Nanoscale Mapping of Wavelength-Selective Photovoltaic Responses in H- and J-Aggregates of Azo Dye-based Solar Cell Films

In the present study, nanoscale wavelength-selective photovoltaic activities in H- and J-aggregates of azo dye-based solar cell films were mapped by wavelength-dependent photoconductive noise microscopy. In this strategy, the local conductivities and charge traps in dye films were mapped by a conducting probe scanning the surface while illuminating the lights with selected wavelengths. We observed the formation of localized domains exhibiting wavelength-dependent photoconductivities. The individual domains could be identified as H- and J-aggregates, which showed dominant photoexcitations at wavelengths of 600 and 450 nm, respectively. Notably, the short-circuit currents Isc and photoconductivities ΔσPC of the film showed power-law dependencies with trap densities under illuminated conditions (NT_L) and the trap density change by the illumination (ΔNT), respectively, like ΔσPC ∝ |ΔNT|1/2 and Isc ∝ NT_L−3/4 for each wavelength illumination.
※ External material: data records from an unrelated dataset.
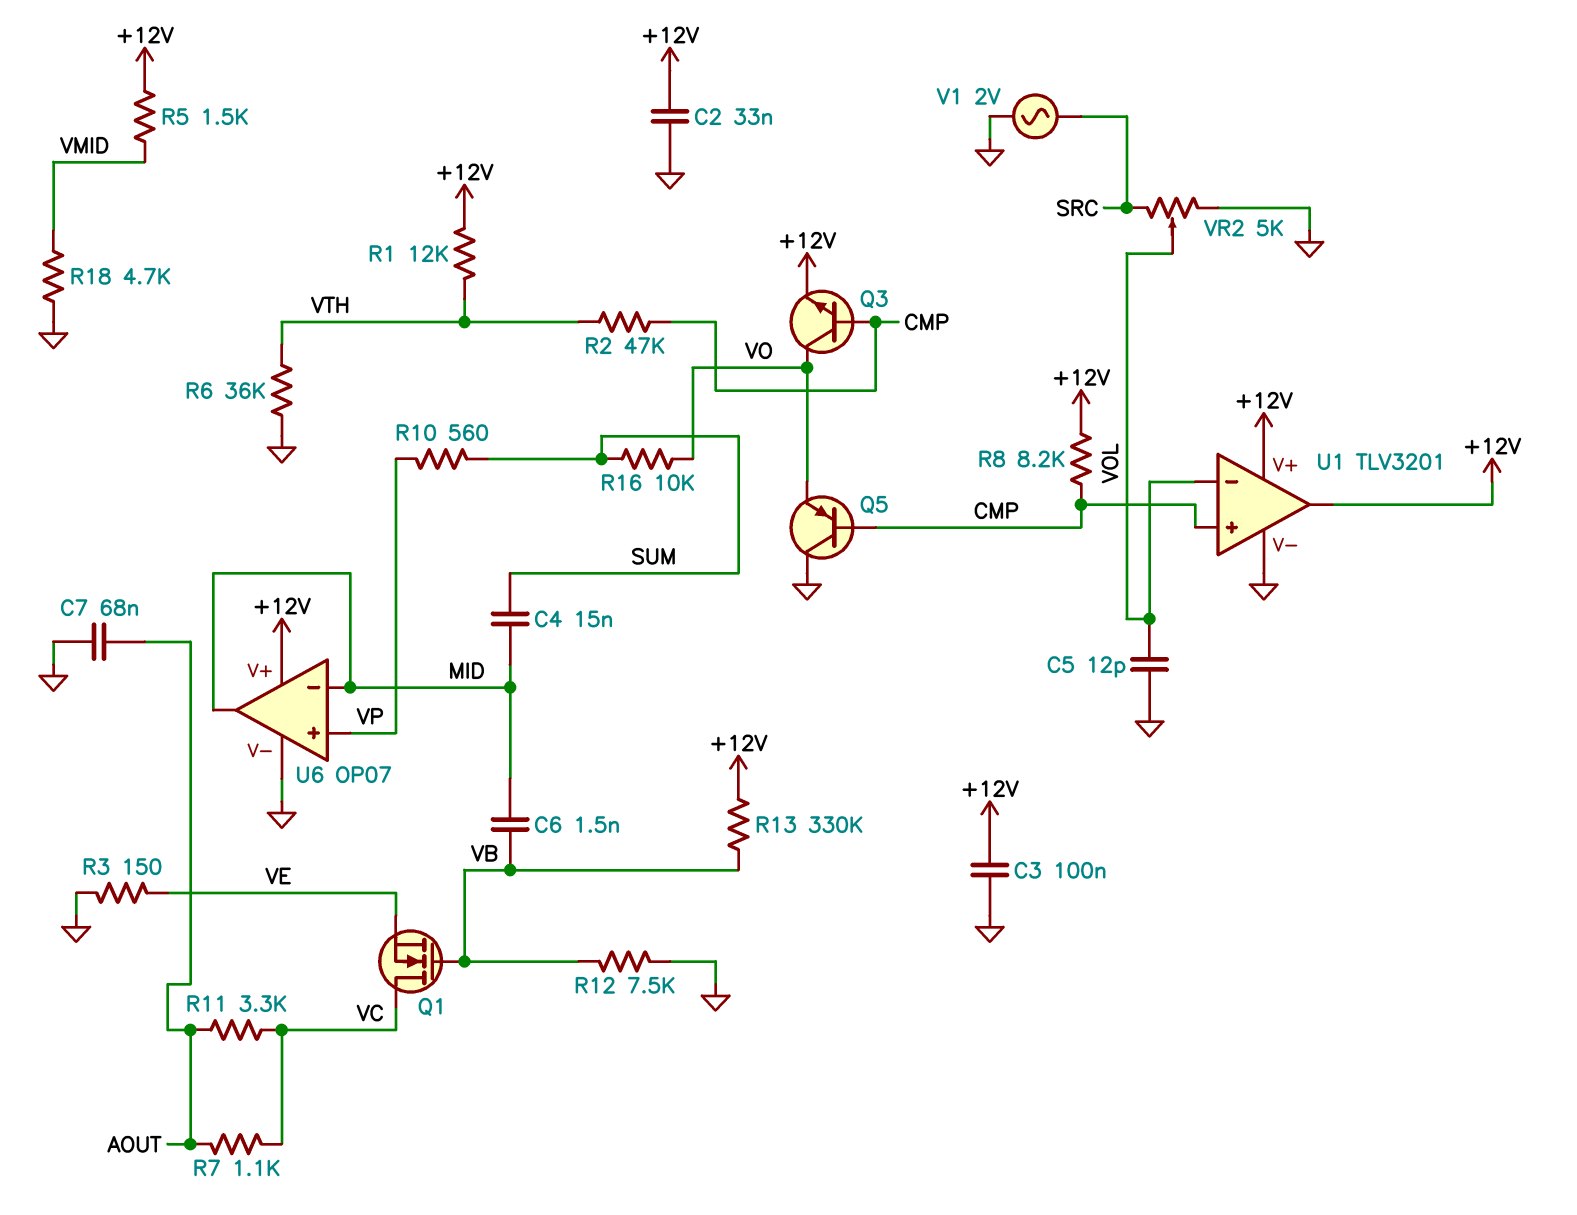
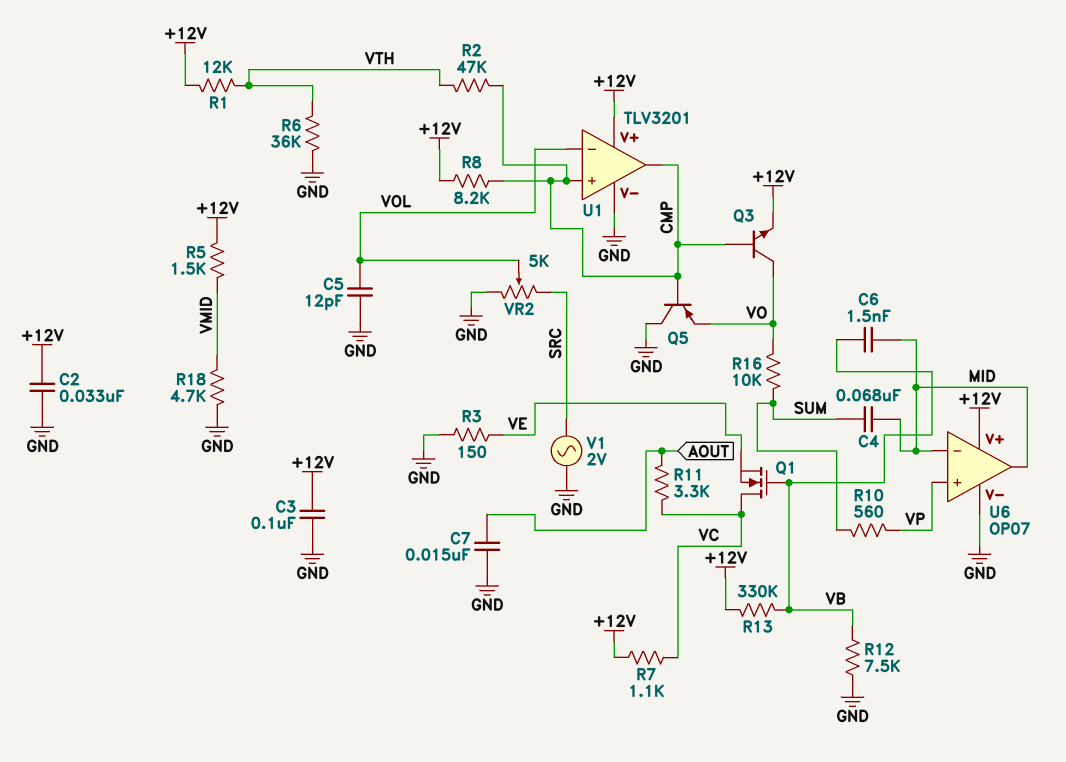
C4: 15nF (MID, SUM) -> 68nF (MID, SUM)
C7: 68nF (AOUT, GND) -> 15nF (AOUT, GND)
R7: 1.1k (AOUT, VC) -> 1.1k (+12V, VC)
U1 pin out: +12V -> CMP

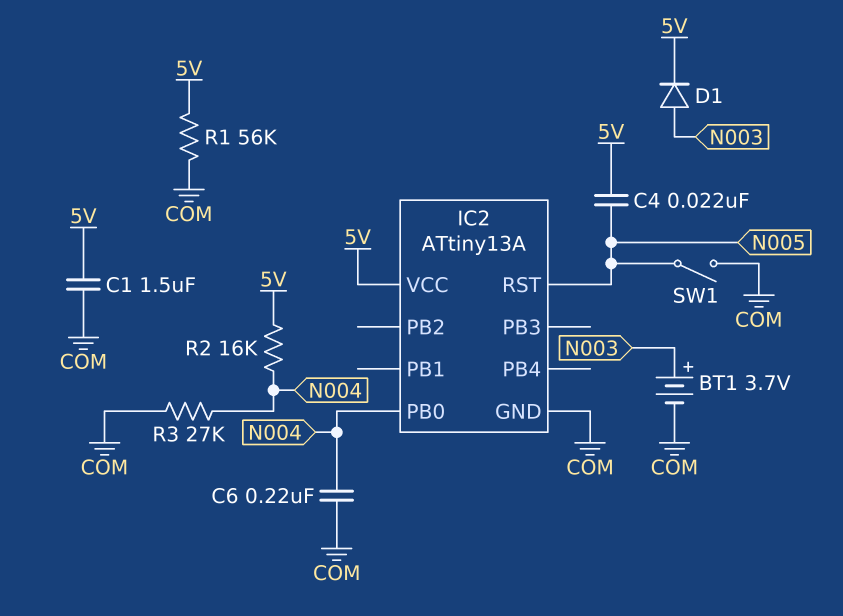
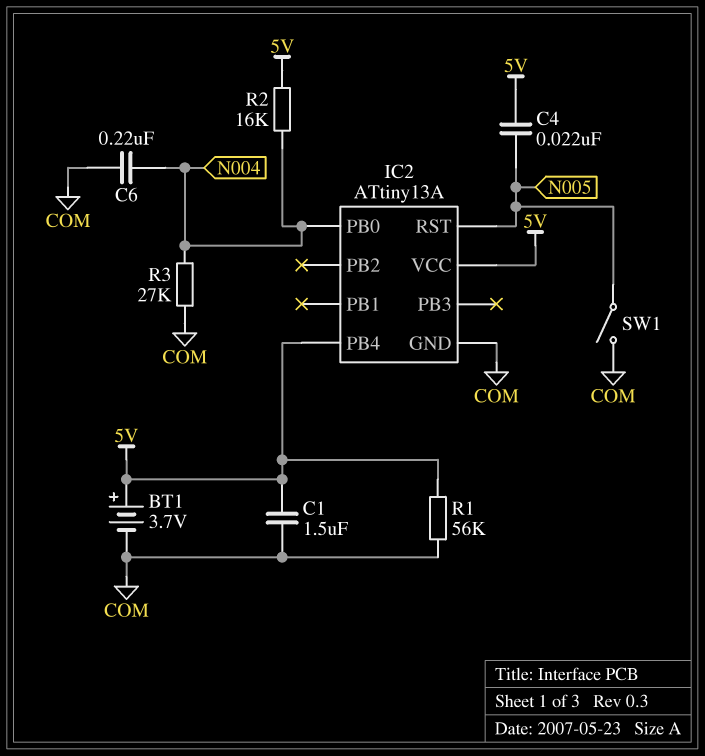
BT1: 3.7V (plus N003, minus COM) -> 3.7V (plus 5V, minus COM)
D1: diode (A N003, K 5V) -> none
IC2 pin PB4: none -> 5V

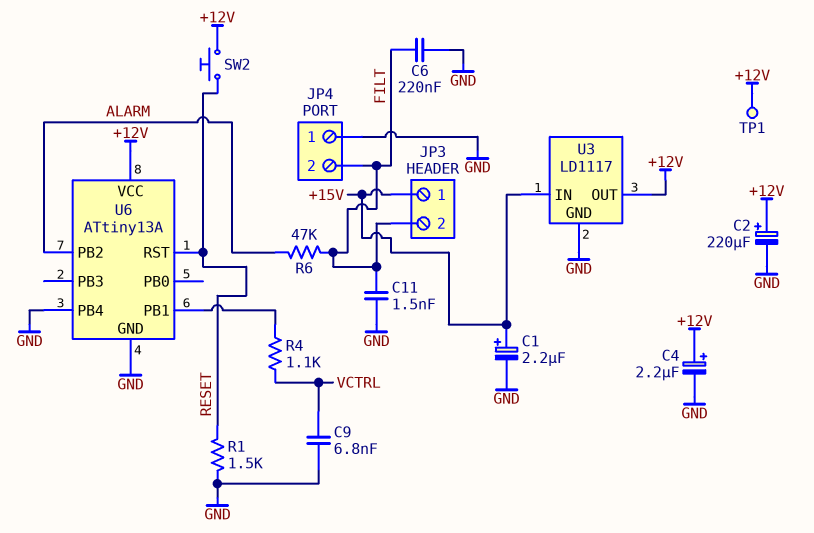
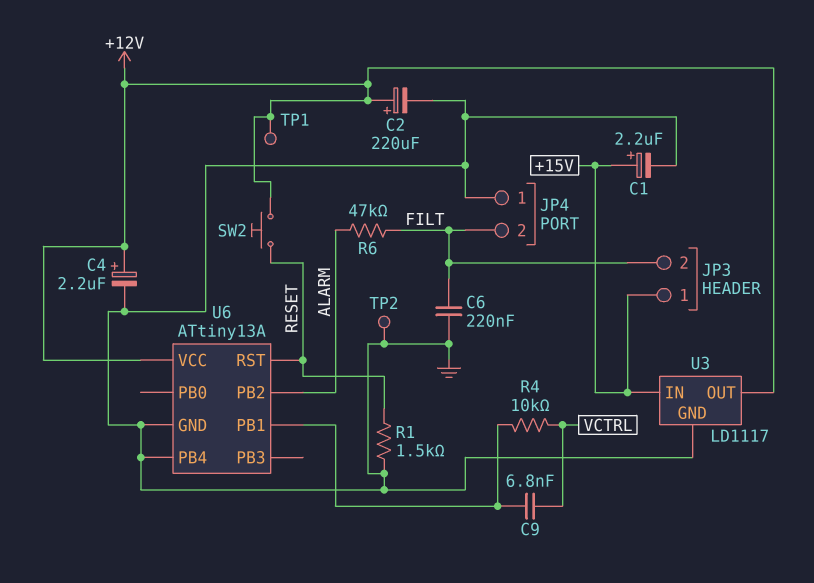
C9: 6.8nF (GND, VCTRL) -> 6.8nF (U6/PB1, VCTRL)
C11: 1.5nF (FILT, GND) -> none
R4: 1.1k (U6/PB1, VCTRL) -> 10k (U6/PB1, VCTRL)
TP2: none -> test point (GND)

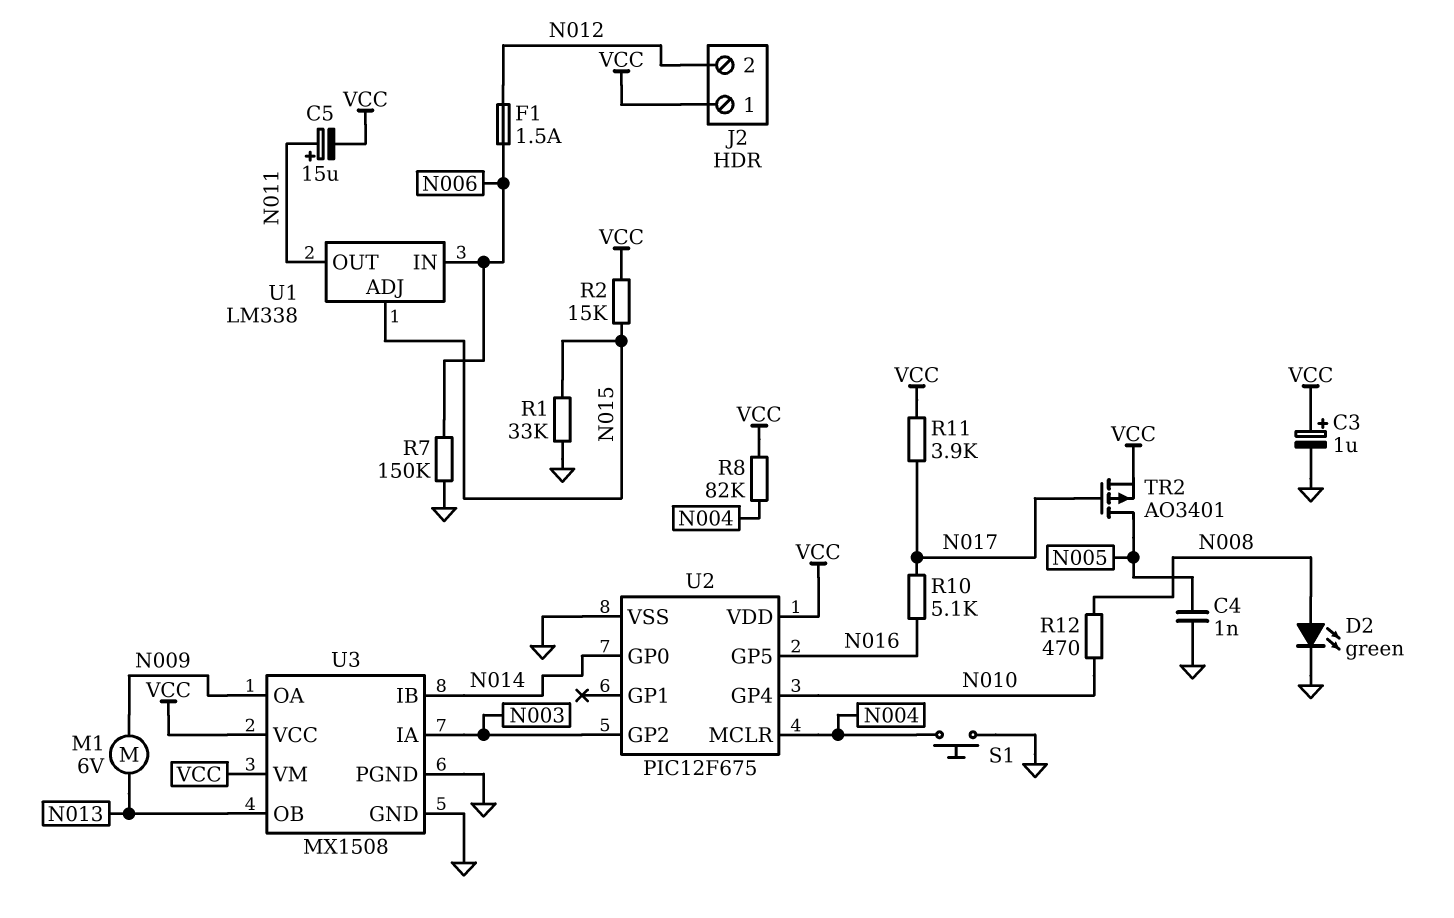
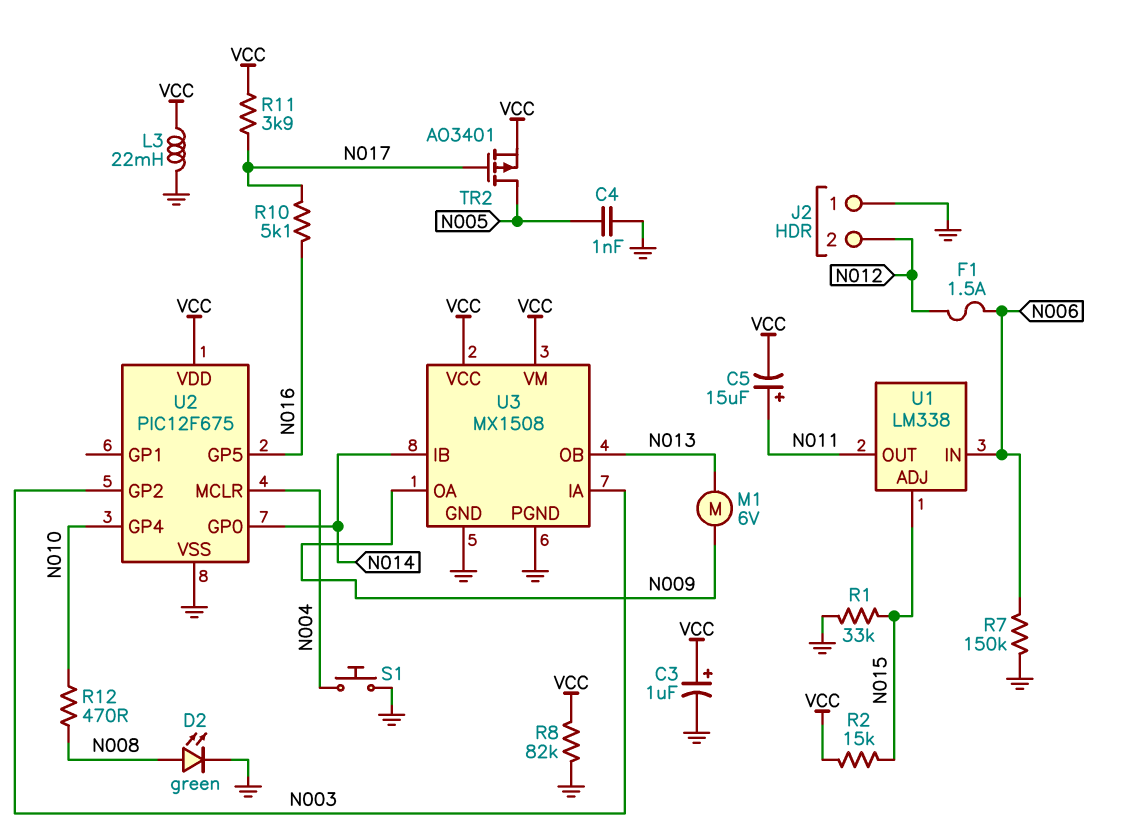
J2 pin 1: VCC -> GND
L3: none -> 22mH (GND, VCC)
R8: 82k (N004, VCC) -> 82k (GND, VCC)

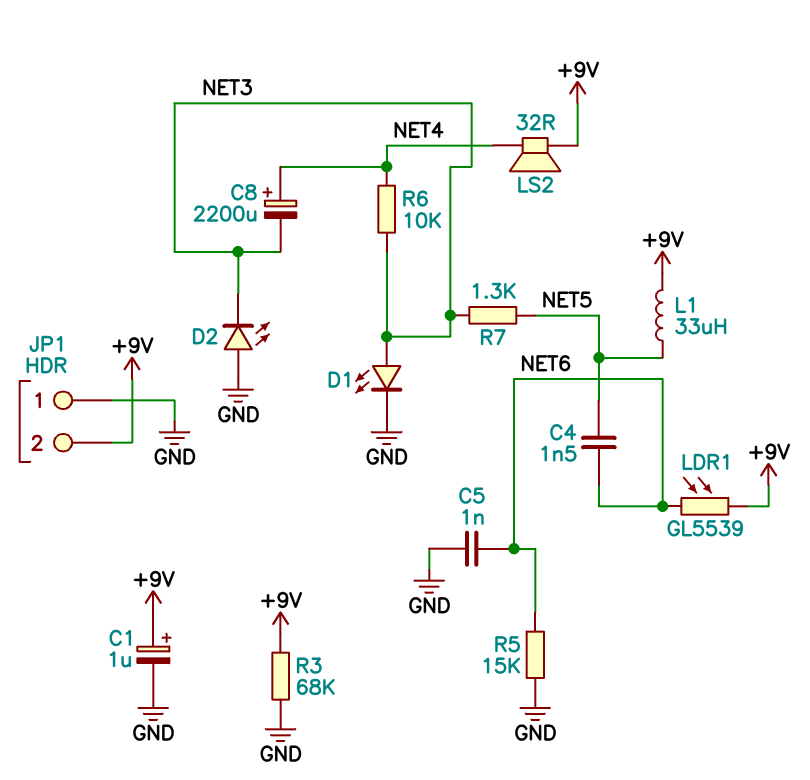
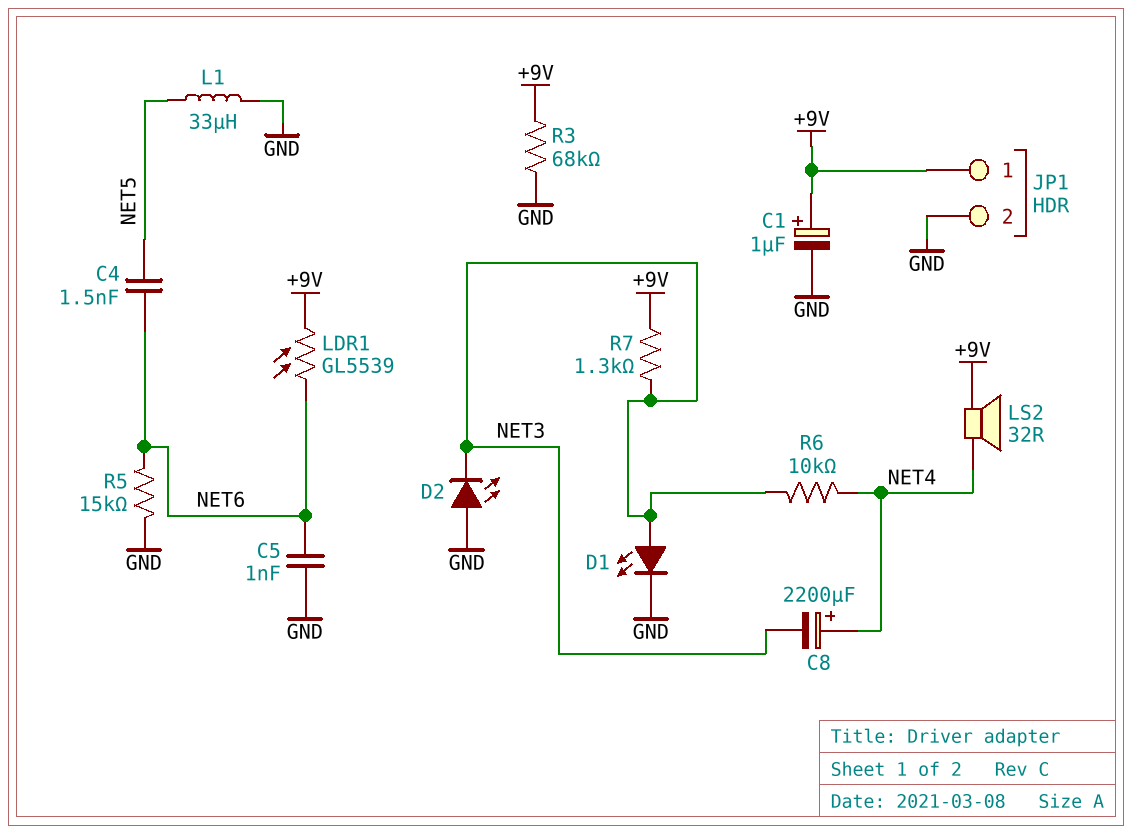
JP1 pin 1: GND -> +9V
JP1 pin 2: +9V -> GND
L1: 33uH (+9V, NET5) -> 33uH (GND, NET5)
R7: 1.3k (NET3, NET5) -> 1.3k (+9V, NET3)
These results revealed the carrier recombination process in cooperation with the traps which could be a major factor determining the performance of solar cells. Significantly, the J-aggregates showed lower trap densities than those of the H-aggregates, resulting in superior solar cell characteristics of the J-aggregates, such as a higher Isc and larger open circuit voltages. Since our method allows mapping the nanoscale photovoltaic activities of solar cell film aggregates, it can be a powerful tool for both basic research and in the application of photoelectronic devices.